Kairi and Iwatini have a history together, according to the English commentary. Iwatini’s grievance with Kairi is that Kairi left Stardom for WWE, and then returned to Syardom as a part-timer. Iwatini carried Stardom on her back while Kairi was gone, and when Kairi did return she recevied preferential treatment. It was the commentary that told me that story; it rately felt like they had any history together in the story they were telling in the ring (but maybe that’s just due to my lack of Stardom knowledge).
(Also, why did the English commentary have a Japanese commentator included? A baffling choice, as the English commentators replied to her in Engliah without translating the question!).

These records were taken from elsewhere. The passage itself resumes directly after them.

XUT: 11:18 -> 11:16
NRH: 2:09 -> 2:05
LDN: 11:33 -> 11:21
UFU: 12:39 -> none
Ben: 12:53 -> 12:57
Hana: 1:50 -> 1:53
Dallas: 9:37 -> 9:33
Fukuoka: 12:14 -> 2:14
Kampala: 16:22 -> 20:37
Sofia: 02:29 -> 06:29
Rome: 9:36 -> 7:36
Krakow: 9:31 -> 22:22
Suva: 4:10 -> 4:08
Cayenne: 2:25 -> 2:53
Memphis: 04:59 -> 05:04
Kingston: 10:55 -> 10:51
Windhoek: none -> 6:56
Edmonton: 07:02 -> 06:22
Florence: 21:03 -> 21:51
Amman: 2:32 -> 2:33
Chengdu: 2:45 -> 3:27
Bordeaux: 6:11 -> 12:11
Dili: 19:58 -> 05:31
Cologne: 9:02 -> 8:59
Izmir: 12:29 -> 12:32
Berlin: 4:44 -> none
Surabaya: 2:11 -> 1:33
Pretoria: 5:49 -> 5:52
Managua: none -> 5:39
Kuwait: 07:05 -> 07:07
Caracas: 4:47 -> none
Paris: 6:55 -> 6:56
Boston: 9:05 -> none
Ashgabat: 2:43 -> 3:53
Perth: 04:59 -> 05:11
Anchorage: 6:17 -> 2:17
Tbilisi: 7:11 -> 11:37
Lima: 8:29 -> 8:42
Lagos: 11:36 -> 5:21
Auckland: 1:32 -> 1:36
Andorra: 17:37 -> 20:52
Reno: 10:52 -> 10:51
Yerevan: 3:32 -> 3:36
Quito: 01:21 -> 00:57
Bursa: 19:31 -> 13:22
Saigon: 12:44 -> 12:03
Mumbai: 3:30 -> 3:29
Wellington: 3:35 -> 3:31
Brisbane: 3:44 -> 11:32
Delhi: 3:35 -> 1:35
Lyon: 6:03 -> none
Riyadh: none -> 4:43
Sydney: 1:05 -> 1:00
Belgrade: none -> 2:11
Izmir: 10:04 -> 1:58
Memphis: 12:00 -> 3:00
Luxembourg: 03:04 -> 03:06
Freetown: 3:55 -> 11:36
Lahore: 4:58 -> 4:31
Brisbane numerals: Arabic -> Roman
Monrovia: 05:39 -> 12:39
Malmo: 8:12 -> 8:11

There was nothing wrong with the bout. It was a perfectly well-worked bout, with Iwatini focusing on Kairi’s ‘Insae Elbow’ arm in order to weaken Kairi’s finisher. And Kairi sold it really well; at one point she had to let go of a submission because of her injured arm. As you’ll know, inconsistent selling is a pet peeve of mine. Of course, there were times her selling eased off a little bit (especially when she spammed her spinning back forearm in the closing moments), but on the whole, people lile Kenny Omega and Will Ospreay could learn a thing or two from Kairi.
There were timing issues between the two women; an understandable problem due to the sheer ‘historic’ nature of the bout. These two must have been under immense pressure to deliver on the global stage thay NJPW provides (and all the other baggage associated with this cross-over). At times, they looked hesitant, wondering what to do next. Both of these hampered the flow of the bout; at times it resembled more of a performance rather than a wrestling contest (of course, the same can be said of Will Ospreay’s typical match).
And not only that, apart from the final few minutes, it failed to kick in to that higher gear. There was little urgency to the bout, as if they were conscientiously taking their time to put on the bout that this historic x-over required…but they fell short of a great bout. Everything felt just…average. That’s not a lack of effort on the wrestlers’ part. But I found it hard to become invested in the bout, not helped a jot by the clapping crowd.